Action item – In the rows below, write out the lines between the line holding "かつ／″＼も、いやさき立《だ" and the line holding "この大和《やまと》のたかさじ", inclusive.

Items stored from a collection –
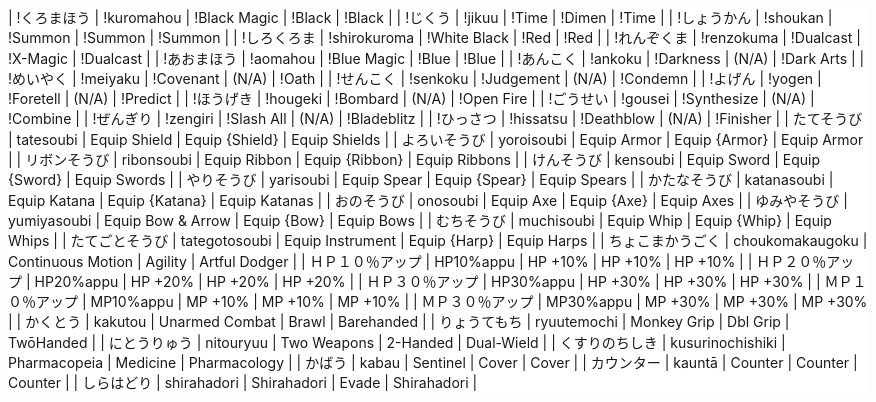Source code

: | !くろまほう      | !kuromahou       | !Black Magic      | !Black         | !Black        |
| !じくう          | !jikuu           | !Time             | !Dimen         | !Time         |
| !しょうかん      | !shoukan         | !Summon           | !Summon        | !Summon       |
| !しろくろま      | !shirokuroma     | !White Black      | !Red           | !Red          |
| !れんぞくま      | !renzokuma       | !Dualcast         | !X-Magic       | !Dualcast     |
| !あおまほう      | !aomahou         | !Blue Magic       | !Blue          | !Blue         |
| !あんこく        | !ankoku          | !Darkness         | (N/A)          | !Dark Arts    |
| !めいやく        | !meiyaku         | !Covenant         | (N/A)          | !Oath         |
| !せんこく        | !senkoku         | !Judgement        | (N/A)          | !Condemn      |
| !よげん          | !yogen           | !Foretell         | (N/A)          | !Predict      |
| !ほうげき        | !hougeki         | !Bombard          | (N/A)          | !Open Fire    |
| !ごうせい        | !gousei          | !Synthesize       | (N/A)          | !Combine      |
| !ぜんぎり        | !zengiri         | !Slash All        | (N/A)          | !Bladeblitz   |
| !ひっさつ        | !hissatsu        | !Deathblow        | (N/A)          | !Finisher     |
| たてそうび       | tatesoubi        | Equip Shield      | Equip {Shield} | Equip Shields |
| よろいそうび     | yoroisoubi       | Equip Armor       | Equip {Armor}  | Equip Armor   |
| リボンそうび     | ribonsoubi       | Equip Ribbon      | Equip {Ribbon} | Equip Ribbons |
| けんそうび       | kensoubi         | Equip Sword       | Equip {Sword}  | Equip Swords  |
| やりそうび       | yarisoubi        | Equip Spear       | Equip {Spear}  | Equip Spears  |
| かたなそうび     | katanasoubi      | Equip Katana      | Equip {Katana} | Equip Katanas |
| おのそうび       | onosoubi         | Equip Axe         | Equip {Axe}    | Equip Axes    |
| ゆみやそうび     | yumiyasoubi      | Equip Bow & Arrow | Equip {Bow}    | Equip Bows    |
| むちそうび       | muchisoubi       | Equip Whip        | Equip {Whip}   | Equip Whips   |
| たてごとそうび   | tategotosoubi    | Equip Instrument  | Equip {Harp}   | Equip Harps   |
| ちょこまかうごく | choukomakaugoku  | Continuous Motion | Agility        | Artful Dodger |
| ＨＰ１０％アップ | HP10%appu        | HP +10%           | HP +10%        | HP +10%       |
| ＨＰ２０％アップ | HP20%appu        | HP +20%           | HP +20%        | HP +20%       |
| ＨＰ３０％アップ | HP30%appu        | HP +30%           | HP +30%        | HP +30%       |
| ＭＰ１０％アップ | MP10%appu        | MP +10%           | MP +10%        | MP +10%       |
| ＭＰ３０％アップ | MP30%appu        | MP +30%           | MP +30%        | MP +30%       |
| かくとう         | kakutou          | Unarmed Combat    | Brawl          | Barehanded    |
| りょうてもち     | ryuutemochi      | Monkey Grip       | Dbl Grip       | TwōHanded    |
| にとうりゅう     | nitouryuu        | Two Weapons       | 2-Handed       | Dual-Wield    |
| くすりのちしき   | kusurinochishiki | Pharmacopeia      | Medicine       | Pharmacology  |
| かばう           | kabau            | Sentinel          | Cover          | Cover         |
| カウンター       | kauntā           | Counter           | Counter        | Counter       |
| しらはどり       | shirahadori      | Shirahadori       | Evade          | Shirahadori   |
...
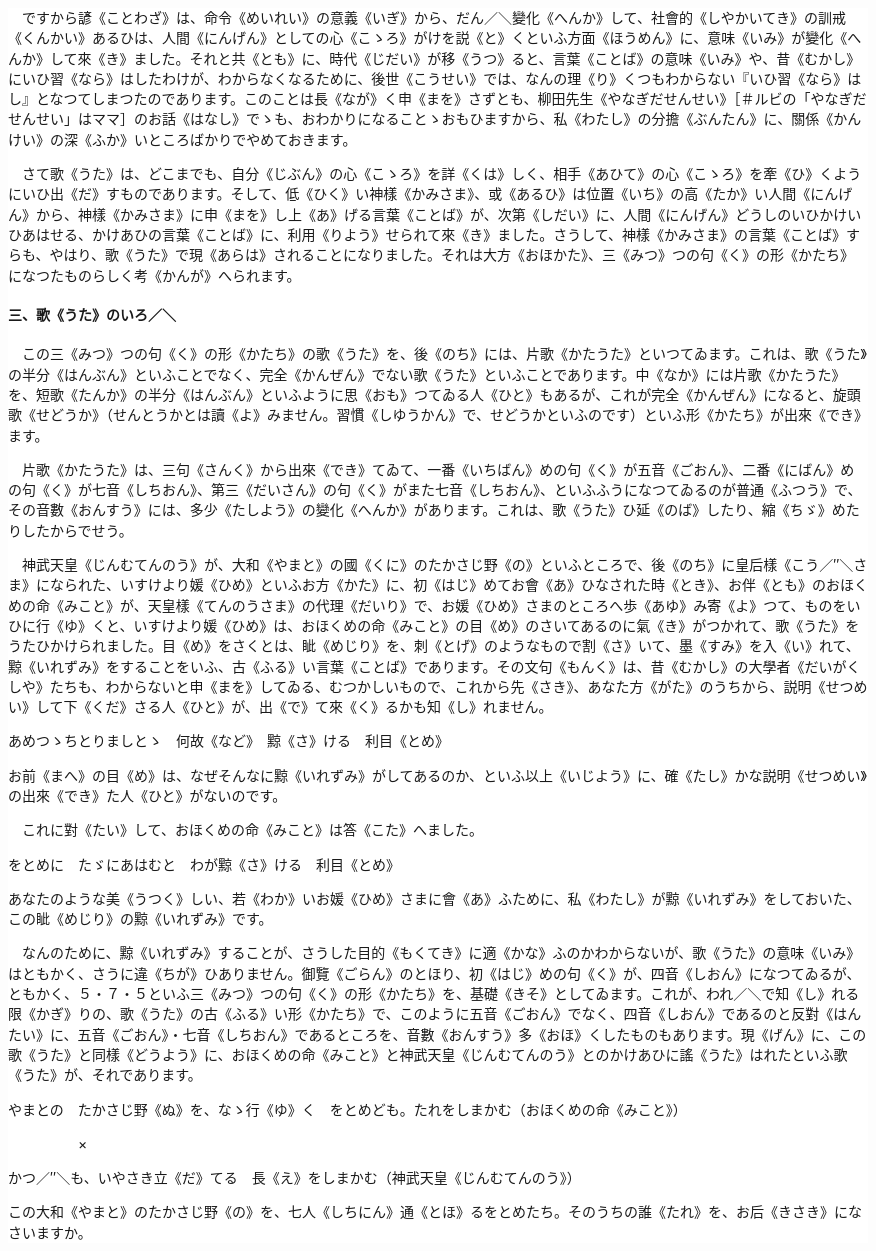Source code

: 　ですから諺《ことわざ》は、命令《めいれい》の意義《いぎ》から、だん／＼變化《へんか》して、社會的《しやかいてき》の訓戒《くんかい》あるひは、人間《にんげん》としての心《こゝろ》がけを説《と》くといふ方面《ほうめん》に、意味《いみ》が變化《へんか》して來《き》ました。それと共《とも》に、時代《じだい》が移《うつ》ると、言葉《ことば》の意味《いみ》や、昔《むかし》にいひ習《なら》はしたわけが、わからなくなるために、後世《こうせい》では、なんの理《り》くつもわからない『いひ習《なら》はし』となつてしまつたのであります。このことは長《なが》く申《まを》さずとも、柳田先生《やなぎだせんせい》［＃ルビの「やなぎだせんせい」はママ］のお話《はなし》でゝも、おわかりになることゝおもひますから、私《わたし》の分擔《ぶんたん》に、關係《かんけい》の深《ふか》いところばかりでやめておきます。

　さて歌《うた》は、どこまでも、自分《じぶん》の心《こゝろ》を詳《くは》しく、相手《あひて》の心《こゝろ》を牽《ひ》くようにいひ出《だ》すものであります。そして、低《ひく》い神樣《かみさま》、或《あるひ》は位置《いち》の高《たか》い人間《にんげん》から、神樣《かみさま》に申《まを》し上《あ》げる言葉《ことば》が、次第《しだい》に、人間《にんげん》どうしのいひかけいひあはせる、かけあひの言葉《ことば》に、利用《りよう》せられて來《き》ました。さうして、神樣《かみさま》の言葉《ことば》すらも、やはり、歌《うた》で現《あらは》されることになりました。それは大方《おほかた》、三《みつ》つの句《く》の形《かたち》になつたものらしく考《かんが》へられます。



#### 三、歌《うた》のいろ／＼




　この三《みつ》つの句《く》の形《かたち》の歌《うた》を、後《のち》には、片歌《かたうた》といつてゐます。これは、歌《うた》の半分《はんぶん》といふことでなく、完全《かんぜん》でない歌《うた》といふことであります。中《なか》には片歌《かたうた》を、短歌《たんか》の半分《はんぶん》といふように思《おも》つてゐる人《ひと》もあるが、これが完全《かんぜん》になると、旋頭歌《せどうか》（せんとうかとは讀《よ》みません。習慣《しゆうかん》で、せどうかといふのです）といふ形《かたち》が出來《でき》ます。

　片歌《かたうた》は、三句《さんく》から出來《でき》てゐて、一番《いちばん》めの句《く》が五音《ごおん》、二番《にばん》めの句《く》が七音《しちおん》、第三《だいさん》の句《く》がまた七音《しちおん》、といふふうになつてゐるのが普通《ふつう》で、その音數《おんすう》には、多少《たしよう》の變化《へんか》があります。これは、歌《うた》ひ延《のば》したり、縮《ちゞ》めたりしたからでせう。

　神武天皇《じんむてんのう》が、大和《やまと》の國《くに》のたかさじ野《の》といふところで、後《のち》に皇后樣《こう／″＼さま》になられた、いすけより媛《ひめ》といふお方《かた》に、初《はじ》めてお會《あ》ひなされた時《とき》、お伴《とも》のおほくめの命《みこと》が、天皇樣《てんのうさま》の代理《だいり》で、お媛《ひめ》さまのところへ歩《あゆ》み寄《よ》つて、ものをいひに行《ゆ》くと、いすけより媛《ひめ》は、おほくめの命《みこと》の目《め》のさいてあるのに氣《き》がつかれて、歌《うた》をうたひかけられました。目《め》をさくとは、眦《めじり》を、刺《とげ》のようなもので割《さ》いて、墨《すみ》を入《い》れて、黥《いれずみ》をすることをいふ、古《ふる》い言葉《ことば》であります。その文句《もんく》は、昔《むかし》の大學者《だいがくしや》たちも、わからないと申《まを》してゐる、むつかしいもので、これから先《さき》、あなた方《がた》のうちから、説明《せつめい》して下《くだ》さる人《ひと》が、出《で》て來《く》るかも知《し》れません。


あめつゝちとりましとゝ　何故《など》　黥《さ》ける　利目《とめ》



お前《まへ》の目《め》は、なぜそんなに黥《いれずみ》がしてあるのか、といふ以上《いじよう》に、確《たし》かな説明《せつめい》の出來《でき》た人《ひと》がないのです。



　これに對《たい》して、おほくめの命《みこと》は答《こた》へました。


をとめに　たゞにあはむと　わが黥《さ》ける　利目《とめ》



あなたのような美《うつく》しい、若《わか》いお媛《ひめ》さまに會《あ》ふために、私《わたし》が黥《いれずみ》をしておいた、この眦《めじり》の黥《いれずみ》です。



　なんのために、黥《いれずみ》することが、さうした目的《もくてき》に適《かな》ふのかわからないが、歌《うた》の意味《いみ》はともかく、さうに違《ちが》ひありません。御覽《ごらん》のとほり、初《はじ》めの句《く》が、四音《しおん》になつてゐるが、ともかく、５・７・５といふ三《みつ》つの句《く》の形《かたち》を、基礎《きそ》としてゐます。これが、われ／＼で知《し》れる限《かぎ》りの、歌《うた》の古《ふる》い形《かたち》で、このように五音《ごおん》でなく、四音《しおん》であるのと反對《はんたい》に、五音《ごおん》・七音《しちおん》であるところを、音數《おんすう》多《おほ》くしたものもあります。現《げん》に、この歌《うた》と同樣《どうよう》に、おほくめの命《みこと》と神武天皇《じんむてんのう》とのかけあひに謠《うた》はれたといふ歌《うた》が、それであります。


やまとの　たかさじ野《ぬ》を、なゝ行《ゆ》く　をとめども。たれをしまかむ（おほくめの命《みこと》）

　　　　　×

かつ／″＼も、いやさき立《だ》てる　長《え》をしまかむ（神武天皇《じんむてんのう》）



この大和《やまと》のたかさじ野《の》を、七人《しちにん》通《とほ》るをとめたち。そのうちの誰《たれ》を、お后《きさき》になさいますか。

Exercise result –
かつ／″＼も、いやさき立《だ》てる　長《え》をしまかむ（神武天皇《じんむてんのう》）



この大和《やまと》のたかさじ野《の》を、七人《しちにん》通《とほ》るをとめたち。そのうちの誰《たれ》を、お后《きさき》になさいますか。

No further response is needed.